I originally posted this story on July 29, 2010.
I pulled off of the interstate at a non-descript crossroads town near the Louisiana-Mississippi state line. It was nearing the noon hour and I was quite ready for lunch. I spied a Waffle House and that promised to be a quick, inexpensive solution to my hunger.
The cries of "Helloooo" echoed through the eatery as I entered. A small booth in the back was the perfect spot for me to eat while observing the comings and goings of the broad spectrum of patrons.
It was surprising that there were only a few customers present. Usually, at that time of day, Waffle Houses are pulsing with activity. I ordered a patty melt and relaxed in the relative quiet.
By and by, the door opened and a man entered. I would not have paid much attention, except for the fact that he stopped just inside the door and just stood there, looking down at the floor. He was dressed in what looked to be clean, if worn, clothing. He had a beard that needed trimming, and hair that was about three weeks past due for a haircut. One of the waitresses invited the man in, and motioned for him to take a seat.
In a low voice, while staring at the floor, the man asked if there might be any leftovers. He added, "I don't have any money to pay for it."
The waitress turned to the manager, who was also the cook, and told him the situation. The manager eyed the man, and said, "Sit down, sir---I'll give you a little something to get you on your way". The man timidly perched on a barstool at the counter.
He was served a waffle with syrup, a bowl of grits and a glass of water. The man was very meek and courteous, saying "thank you", and "I really appreciate this".
When he had finished, the waitress told the man that one of the other patrons had offered to pay for anything else he might want to eat. He stammered, "Who should I thank?" But the waitress said she could not tell him that, but he was free to order anything more that he might want. All he could think of was another bowl of grits and more water, which the waitress brought him. He thanked her again.
When he finished eating, he rose and quietly asked the waitress if it would be all right if he used the restroom.
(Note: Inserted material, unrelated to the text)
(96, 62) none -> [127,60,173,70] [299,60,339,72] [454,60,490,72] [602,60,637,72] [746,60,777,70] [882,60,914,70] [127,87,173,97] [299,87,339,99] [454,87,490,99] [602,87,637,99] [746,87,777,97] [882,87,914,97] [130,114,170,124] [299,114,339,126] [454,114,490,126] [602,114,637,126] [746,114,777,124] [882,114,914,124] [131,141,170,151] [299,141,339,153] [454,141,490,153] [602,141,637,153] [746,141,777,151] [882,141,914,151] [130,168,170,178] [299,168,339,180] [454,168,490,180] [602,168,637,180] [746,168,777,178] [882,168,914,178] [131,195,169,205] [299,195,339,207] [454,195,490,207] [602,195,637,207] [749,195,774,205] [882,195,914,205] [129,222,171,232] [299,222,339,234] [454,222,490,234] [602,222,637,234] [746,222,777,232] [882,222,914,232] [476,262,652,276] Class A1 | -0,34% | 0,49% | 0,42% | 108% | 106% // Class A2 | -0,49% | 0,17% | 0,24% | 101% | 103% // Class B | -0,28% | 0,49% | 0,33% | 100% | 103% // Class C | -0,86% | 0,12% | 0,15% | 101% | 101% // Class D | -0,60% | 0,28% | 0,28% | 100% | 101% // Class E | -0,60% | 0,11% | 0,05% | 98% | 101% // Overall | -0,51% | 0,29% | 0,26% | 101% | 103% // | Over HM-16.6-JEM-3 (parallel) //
She told him of course it would be OK.
When the man came out of the restroom, he shuffled past my booth. I extended my hand to him as he passed me. He looked at me with a quizzical expression. In my hand was a $5 bill. "Oh, I couldn't take that", he whispered. I said "Yes---this is for you. Remember that Jesus loves you".
I thought I saw tears welling up in his eyes. "Thank you, sir", he murmured appreciatively, as he took the currency and backed to the door.
As he exited the restaurant, I arose to pay my bill. The waitress said to me, "That was a wonderful thing you did. God will bless you for that".
I told her that God has ALREADY blessed me beyond reason.
Leaving the Waffle House shortly after the man had departed, I looked for him to see where he was going. But he had mysteriously vanished.
Since that day, I think of that man often. And I sometimes wonder if God was testing all of us in that restaurant that day.